September 2008:
Public meeting held to discuss Whitianga wastewater disposal options. Download the presentation from the meeting here or to have your say download a feedback form.
August 2008:
Landscaping is complete immediately outside the new Tairua-Pauanui Wastewater Treatment Plant. This landscaping will tie in with a Pauanui entrance way design concept received by the Policy & Planning Committee and Tairua-Pauanui Community Board.
August 2008:
Whitianga ratepayers are now flushing their wastewater into a brand new $18 million treatment plant.

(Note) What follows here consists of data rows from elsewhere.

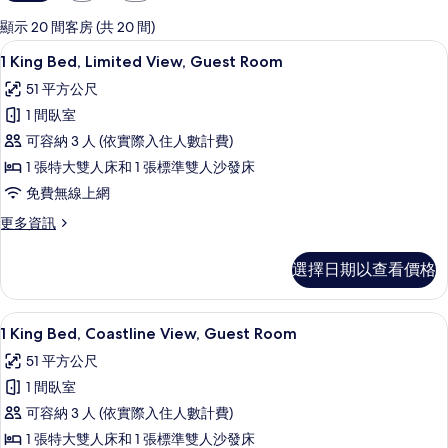
用
的
顯示 20 間客房 (共 20 間)
客
高級寢具、迷你吧、客房內保險箱、書
顯
5
1 King Bed, Limited View, Guest Room
房
示
篩
51 平方公尺
1
選
1 間臥室
King
條
可容納 3 人 (依實際入住人數計費)
Bed,
件
1 張特大雙人床和 1 張標準雙人沙發床
Limited
View,
免費無線上網
Guest
更
更多資訊
Room
多
1
的
選擇日期以查看價格
King
所
Bed,
Limited
有
高級寢具、迷你吧、客房內保險箱、書
顯
5
View,
1 King Bed, Coastline View, Guest Room
相
示
Guest
51 平方公尺
片
Room
1
的
1 間臥室
King
詳
可容納 3 人 (依實際入住人數計費)
Bed,
情
1 張特大雙人床和 1 張標準雙人沙發床
Coastline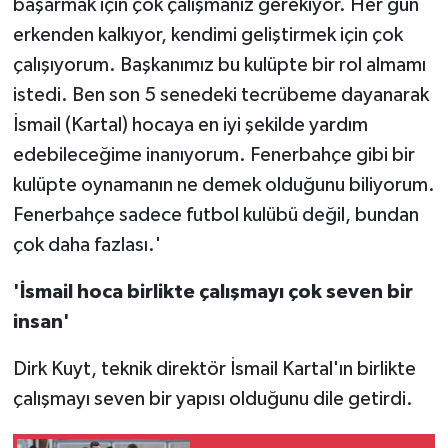
başarmak için çok çalışmanız gerekiyor. Her gün
erkenden kalkıyor, kendimi geliştirmek için çok
çalışıyorum. Başkanımız bu kulüpte bir rol almamı
istedi. Ben son 5 senedeki tecrübeme dayanarak
İsmail (Kartal) hocaya en iyi şekilde yardım
edebileceğime inanıyorum. Fenerbahçe gibi bir
kulüpte oynamanın ne demek olduğunu biliyorum.
Fenerbahçe sadece futbol kulübü değil, bundan
çok daha fazlası.'
'İsmail hoca birlikte çalışmayı çok seven bir
insan'
Dirk Kuyt, teknik direktör İsmail Kartal'ın birlikte
çalışmayı seven bir yapısı olduğunu dile getirdi.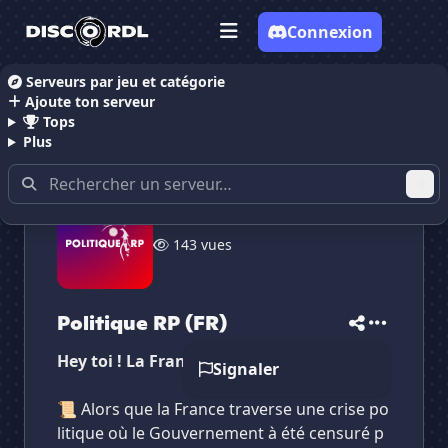
Connexion
Serveurs par jeu et catégorie
Ajoute ton serveur
Accueil
Serveurs Discord RolePlay
Politique RP (FR
Tops
Plus
143 vues
✕
✕
✕
✕
Politique RP (FR)
Politique RP (FR)
Vote pour
Politique RP (FR)
Es-tu sûr de vouloir supprimer ton avis de ce
Politique RP (FR)
serveur ?
Hey toi ! La France à besoin de toi !
Signaler
Supprimer
📜 Alors que la France traverse une crise po
litique où le Gouvernement à été censuré p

The cost of dealing with our wastewater as a district has added $313 to the wastewater charge on every dwelling hooked up to a council sewerage system – accounting for $938 of the rates bill.
Like the new plant servicing Tairua and Pauanui, the Whitianga plant is producing some of the highest quality wastewater in the country but discharging it according to a resource consent inherited from the old wastewater pond system.
We have to apply for a new resource consent in 2010 and residents are being asked to help the council decide what is the best way to dispose of this treated wastewater.
Click here for the latest brochure outlining disposal options for treated wastewater from the new Whitianga plant (August 2008)
March 2008:
Click here for an information brochure on the new Tairua-Pauanui Wastewater Treatment Plant (March 2008)
December 2007:
Click here for the New Year Progress Report (December 2007)
July 2008:
Landscaping has been completed around the exterior of the new Tairua-Pauanui Wastewater Treatment Plant in a theme that reflects the landscaping plan for the entrance to the township.
May 2008:
Regional council Environment Waikato has given consent for a four month trial by Thames-Coromandel District Council to make high-grade compost out of treated sludge from the new Tairua-Pauanui Wastewater Treatment Plant.
The council is negotiating with a compost plant supplier and plans to carry out the trial at the Tairua Refuse Transfer station. The aim is to create the highest quality grade Aa compost available by combining sludge with the district’s green waste.
March 2008:
Groovy UV lights, odour-eating balls…where else can this be? The new Tairua-Pauanui wastewater treatment plant of course!
An Open Day is being held at the new plant on Easter weekend so that those interested can see how it all works. Almost 100 people have pre-booked to attend the Open Day.
February 2008:
The Thames-Coromandel District Council has approved a draft Annual Plan for 2008/09 which forecasts an average rates rise of 12.17 per cent for ratepayers.
The district wastewater charge is the main driver of the rates increase, going up to $938 per urban property. This is an increase of $314 from last year.
Commented Mayor Philippa Barriball: "The main driver of the increase is the wastewater charge and the debt associated with our investment in three new wastewater treatment plants which will all be operating by March next year. It is the district’s urban ratepayers who are using our wastewater systems and funding the new plants,” she says. “Upgrading key infrastructure to protect our environment is a number one priority for this council.”
January 2008
The Coromandel Peninsula’s holiday period population peaked this season at around 135,000 on New Year’s Eve, down on the 2003/04 figure of 142,000. The usually resident population is 26,000.
TCDC surveyed its peak population during the holiday peak from December 26, 2007 until January 6, 2008 using door-to-door surveyors to reach 11 per cent of local households with a questionnaire and commercial accommodation figures, a campground survey, traffic counts and sewage, water and rubbish and recycling data to collate the population totals.
Earthworks started at Whangamata. Sequential Batch Reactor tanks being installed at the other two sites. Construction is most advanced at Tairua-Pauanui with the plant due to open by the end of the year.
Council lifts moratorium on building consents in Tairua-Pauanui.